> **DIRECTIONS**: Can you convert every line below into a JSON list of strings, with one string per line and any blank lines left out?

> **EXERCISE DATA**:

━━━━

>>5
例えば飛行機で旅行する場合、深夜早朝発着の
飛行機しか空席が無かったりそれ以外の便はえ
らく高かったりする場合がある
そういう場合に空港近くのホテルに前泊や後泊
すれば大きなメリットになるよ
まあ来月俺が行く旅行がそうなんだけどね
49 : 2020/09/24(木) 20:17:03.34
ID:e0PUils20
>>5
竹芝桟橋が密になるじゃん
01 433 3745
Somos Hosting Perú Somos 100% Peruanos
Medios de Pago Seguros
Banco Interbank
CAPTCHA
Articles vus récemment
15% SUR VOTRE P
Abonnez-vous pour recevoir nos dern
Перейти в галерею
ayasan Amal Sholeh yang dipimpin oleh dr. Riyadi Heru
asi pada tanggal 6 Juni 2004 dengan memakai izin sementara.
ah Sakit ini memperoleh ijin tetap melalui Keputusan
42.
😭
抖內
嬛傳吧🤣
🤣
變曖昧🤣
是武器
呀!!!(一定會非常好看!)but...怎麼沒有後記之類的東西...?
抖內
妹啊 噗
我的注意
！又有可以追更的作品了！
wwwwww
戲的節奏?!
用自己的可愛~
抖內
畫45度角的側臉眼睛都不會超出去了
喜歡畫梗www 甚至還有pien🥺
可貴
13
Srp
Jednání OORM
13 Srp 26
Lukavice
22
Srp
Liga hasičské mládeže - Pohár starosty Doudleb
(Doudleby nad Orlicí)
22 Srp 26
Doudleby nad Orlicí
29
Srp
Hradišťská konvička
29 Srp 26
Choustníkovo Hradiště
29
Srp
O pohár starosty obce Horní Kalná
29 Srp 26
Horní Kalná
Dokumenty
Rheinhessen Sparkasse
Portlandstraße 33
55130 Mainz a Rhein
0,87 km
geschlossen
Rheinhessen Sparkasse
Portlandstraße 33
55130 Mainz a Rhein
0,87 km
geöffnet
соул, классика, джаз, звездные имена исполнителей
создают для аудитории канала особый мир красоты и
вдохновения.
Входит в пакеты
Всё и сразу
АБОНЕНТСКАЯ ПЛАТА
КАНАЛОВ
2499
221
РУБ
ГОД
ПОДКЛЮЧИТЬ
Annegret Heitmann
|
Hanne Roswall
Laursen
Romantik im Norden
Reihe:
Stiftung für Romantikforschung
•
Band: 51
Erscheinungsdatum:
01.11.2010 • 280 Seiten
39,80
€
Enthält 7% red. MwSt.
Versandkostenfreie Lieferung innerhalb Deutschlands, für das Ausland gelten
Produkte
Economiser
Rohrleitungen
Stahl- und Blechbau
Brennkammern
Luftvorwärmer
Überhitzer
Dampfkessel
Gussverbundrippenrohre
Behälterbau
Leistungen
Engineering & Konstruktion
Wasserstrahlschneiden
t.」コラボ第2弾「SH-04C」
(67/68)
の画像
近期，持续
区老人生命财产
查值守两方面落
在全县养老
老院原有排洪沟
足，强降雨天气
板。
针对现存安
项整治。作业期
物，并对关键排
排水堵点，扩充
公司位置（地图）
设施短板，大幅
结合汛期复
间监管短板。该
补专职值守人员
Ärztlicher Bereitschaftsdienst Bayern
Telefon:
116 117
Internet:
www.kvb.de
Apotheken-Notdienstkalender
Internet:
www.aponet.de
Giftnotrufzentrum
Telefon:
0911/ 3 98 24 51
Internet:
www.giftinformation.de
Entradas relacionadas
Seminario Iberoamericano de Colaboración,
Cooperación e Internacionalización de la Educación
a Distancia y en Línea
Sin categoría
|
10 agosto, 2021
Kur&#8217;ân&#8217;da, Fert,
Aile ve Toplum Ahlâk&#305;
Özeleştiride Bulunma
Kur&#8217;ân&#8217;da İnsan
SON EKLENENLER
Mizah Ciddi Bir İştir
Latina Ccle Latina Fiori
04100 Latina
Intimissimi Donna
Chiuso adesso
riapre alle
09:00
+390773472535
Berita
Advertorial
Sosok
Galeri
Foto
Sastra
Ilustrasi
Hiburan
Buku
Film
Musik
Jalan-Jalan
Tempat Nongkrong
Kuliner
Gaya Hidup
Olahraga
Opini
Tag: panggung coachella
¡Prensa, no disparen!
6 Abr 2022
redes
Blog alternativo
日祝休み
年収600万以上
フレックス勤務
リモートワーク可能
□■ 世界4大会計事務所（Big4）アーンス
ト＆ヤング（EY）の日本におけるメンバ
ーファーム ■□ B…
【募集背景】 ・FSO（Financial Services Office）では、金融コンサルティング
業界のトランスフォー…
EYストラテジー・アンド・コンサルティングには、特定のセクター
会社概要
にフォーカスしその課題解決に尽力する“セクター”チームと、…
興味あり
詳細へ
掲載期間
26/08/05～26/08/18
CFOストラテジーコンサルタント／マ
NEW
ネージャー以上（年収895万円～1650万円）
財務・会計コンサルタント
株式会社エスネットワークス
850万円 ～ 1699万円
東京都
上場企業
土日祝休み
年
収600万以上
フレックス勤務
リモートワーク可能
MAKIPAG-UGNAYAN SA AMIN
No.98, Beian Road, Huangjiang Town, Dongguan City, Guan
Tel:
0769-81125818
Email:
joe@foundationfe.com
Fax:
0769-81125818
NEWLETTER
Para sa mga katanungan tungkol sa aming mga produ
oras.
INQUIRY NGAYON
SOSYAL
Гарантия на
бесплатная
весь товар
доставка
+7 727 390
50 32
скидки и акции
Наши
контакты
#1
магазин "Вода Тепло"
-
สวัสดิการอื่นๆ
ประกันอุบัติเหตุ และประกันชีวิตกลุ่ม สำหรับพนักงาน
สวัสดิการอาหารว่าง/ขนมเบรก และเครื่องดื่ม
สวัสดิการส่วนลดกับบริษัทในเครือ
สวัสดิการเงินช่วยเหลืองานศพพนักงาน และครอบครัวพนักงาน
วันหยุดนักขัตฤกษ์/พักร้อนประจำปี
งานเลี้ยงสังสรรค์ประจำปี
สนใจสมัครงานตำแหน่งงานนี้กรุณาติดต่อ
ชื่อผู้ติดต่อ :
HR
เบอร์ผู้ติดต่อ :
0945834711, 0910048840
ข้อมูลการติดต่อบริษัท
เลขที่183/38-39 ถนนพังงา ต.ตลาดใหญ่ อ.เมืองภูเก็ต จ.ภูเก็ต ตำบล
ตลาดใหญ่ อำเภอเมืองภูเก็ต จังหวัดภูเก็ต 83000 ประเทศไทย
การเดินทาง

━━━━

> **OUTPUT BELOW**:
[
  ">>5",
  "例えば飛行機で旅行する場合、深夜早朝発着の",
  "飛行機しか空席が無かったりそれ以外の便はえ",
  "らく高かったりする場合がある",
  "そういう場合に空港近くのホテルに前泊や後泊",
  "すれば大きなメリットになるよ",
  "まあ来月俺が行く旅行がそうなんだけどね",
  "49 : 2020/09/24(木) 20:17:03.34",
  "ID:e0PUils20",
  ">>5",
  "竹芝桟橋が密になるじゃん",
  "01 433 3745",
  "Somos Hosting Perú Somos 100% Peruanos",
  "Medios de Pago Seguros",
  "Banco Interbank",
  "CAPTCHA",
  "Articles vus récemment",
  "15% SUR VOTRE P",
  "Abonnez-vous pour recevoir nos dern",
  "Перейти в галерею",
  "ayasan Amal Sholeh yang dipimpin oleh dr. Riyadi Heru",
  "asi pada tanggal 6 Juni 2004 dengan memakai izin sementara.",
  "ah Sakit ini memperoleh ijin tetap melalui Keputusan",
  "42.",
  "😭",
  "抖內",
  "嬛傳吧🤣",
  "🤣",
  "變曖昧🤣",
  "是武器",
  "呀!!!(一定會非常好看!)but...怎麼沒有後記之類的東西...?",
  "抖內",
  "妹啊 噗",
  "我的注意",
  "！又有可以追更的作品了！",
  "wwwwww",
  "戲的節奏?!",
  "用自己的可愛~",
  "抖內",
  "畫45度角的側臉眼睛都不會超出去了",
  "喜歡畫梗www 甚至還有pien🥺",
  "可貴",
  "13",
  "Srp",
  "Jednání OORM",
  "13 Srp 26",
  "Lukavice",
  "22",
  "Srp",
  "Liga hasičské mládeže - Pohár starosty Doudleb",
  "(Doudleby nad Orlicí)",
  "22 Srp 26",
  "Doudleby nad Orlicí",
  "29",
  "Srp",
  "Hradišťská konvička",
  "29 Srp 26",
  "Choustníkovo Hradiště",
  "29",
  "Srp",
  "O pohár starosty obce Horní Kalná",
  "29 Srp 26",
  "Horní Kalná",
  "Dokumenty",
  "Rheinhessen Sparkasse",
  "Portlandstraße 33",
  "55130 Mainz a Rhein",
  "0,87 km",
  "geschlossen",
  "Rheinhessen Sparkasse",
  "Portlandstraße 33",
  "55130 Mainz a Rhein",
  "0,87 km",
  "geöffnet",
  "соул, классика, джаз, звездные имена исполнителей",
  "создают для аудитории канала особый мир красоты и",
  "вдохновения.",
  "Входит в пакеты",
  "Всё и сразу",
  "АБОНЕНТСКАЯ ПЛАТА",
  "КАНАЛОВ",
  "2499",
  "221",
  "РУБ",
  "ГОД",
  "ПОДКЛЮЧИТЬ",
  "Annegret Heitmann",
  "|",
  "Hanne Roswall",
  "Laursen",
  "Romantik im Norden",
  "Reihe:",
  "Stiftung für Romantikforschung",
  "•",
  "Band: 51",
  "Erscheinungsdatum:",
  "01.11.2010 • 280 Seiten",
  "39,80",
  "€",
  "Enthält 7% red. MwSt.",
  "Versandkostenfreie Lieferung innerhalb Deutschlands, für das Ausland gelten",
  "Produkte",
  "Economiser",
  "Rohrleitungen",
  "Stahl- und Blechbau",
  "Brennkammern",
  "Luftvorwärmer",
  "Überhitzer",
  "Dampfkessel",
  "Gussverbundrippenrohre",
  "Behälterbau",
  "Leistungen",
  "Engineering & Konstruktion",
  "Wasserstrahlschneiden",
  "t.」コラボ第2弾「SH-04C」",
  "(67/68)",
  "の画像",
  "近期，持续",
  "区老人生命财产",
  "查值守两方面落",
  "在全县养老",
  "老院原有排洪沟",
  "足，强降雨天气",
  "板。",
  "针对现存安",
  "项整治。作业期",
  "物，并对关键排",
  "排水堵点，扩充",
  "公司位置（地图）",
  "设施短板，大幅",
  "结合汛期复",
  "间监管短板。该",
  "补专职值守人员",
  "Ärztlicher Bereitschaftsdienst Bayern",
  "Telefon:",
  "116 117",
  "Internet:",
  "www.kvb.de",
  "Apotheken-Notdienstkalender",
  "Internet:",
  "www.aponet.de",
  "Giftnotrufzentrum",
  "Telefon:",
  "0911/ 3 98 24 51",
  "Internet:",
  "www.giftinformation.de",
  "Entradas relacionadas",
  "Seminario Iberoamericano de Colaboración,",
  "Cooperación e Internacionalización de la Educación",
  "a Distancia y en Línea",
  "Sin categoría",
  "|",
  "10 agosto, 2021",
  "Kur&#8217;ân&#8217;da, Fert,",
  "Aile ve Toplum Ahlâk&#305;",
  "Özeleştiride Bulunma",
  "Kur&#8217;ân&#8217;da İnsan",
  "SON EKLENENLER",
  "Mizah Ciddi Bir İştir",
  "Latina Ccle Latina Fiori",
  "04100 Latina",
  "Intimissimi Donna",
  "Chiuso adesso",
  "riapre alle",
  "09:00",
  "+390773472535",
  "Berita",
  "Advertorial",
  "Sosok",
  "Galeri",
  "Foto",
  "Sastra",
  "Ilustrasi",
  "Hiburan",
  "Buku",
  "Film",
  "Musik",
  "Jalan-Jalan",
  "Tempat Nongkrong",
  "Kuliner",
  "Gaya Hidup",
  "Olahraga",
  "Opini",
  "Tag: panggung coachella",
  "¡Prensa, no disparen!",
  "6 Abr 2022",
  "redes",
  "Blog alternativo",
  "日祝休み",
  "年収600万以上",
  "フレックス勤務",
  "リモートワーク可能",
  "□■ 世界4大会計事務所（Big4）アーンス",
  "ト＆ヤング（EY）の日本におけるメンバ",
  "ーファーム ■□ B…",
  "【募集背景】 ・FSO（Financial Services Office）では、金融コンサルティング",
  "業界のトランスフォー…",
  "EYストラテジー・アンド・コンサルティングには、特定のセクター",
  "会社概要",
  "にフォーカスしその課題解決に尽力する“セクター”チームと、…",
  "興味あり",
  "詳細へ",
  "掲載期間",
  "26/08/05～26/08/18",
  "CFOストラテジーコンサルタント／マ",
  "NEW",
  "ネージャー以上（年収895万円～1650万円）",
  "財務・会計コンサルタント",
  "株式会社エスネットワークス",
  "850万円 ～ 1699万円",
  "東京都",
  "上場企業",
  "土日祝休み",
  "年",
  "収600万以上",
  "フレックス勤務",
  "リモートワーク可能",
  "MAKIPAG-UGNAYAN SA AMIN",
  "No.98, Beian Road, Huangjiang Town, Dongguan City, Guan",
  "Tel:",
  "0769-81125818",
  "Email:",
  "joe@foundationfe.com",
  "Fax:",
  "0769-81125818",
  "NEWLETTER",
  "Para sa mga katanungan tungkol sa aming mga produ",
  "oras.",
  "INQUIRY NGAYON",
  "SOSYAL",
  "Гарантия на",
  "бесплатная",
  "весь товар",
  "доставка",
  "+7 727 390",
  "50 32",
  "скидки и акции",
  "Наши",
  "контакты",
  "#1",
  "магазин \"Вода Тепло\"",
  "-",
  "สวัสดิการอื่นๆ",
  "ประกันอุบัติเหตุ และประกันชีวิตกลุ่ม สำหรับพนักงาน",
  "สวัสดิการอาหารว่าง/ขนมเบรก และเครื่องดื่ม",
  "สวัสดิการส่วนลดกับบริษัทในเครือ",
  "สวัสดิการเงินช่วยเหลืองานศพพนักงาน และครอบครัวพนักงาน",
  "วันหยุดนักขัตฤกษ์/พักร้อนประจำปี",
  "งานเลี้ยงสังสรรค์ประจำปี",
  "สนใจสมัครงานตำแหน่งงานนี้กรุณาติดต่อ",
  "ชื่อผู้ติดต่อ :",
  "HR",
  "เบอร์ผู้ติดต่อ :",
  "0945834711, 0910048840",
  "ข้อมูลการติดต่อบริษัท",
  "เลขที่183/38-39 ถนนพังงา ต.ตลาดใหญ่ อ.เมืองภูเก็ต จ.ภูเก็ต ตำบล",
  "ตลาดใหญ่ อำเภอเมืองภูเก็ต จังหวัดภูเก็ต 83000 ประเทศไทย",
  "การเดินทาง"
]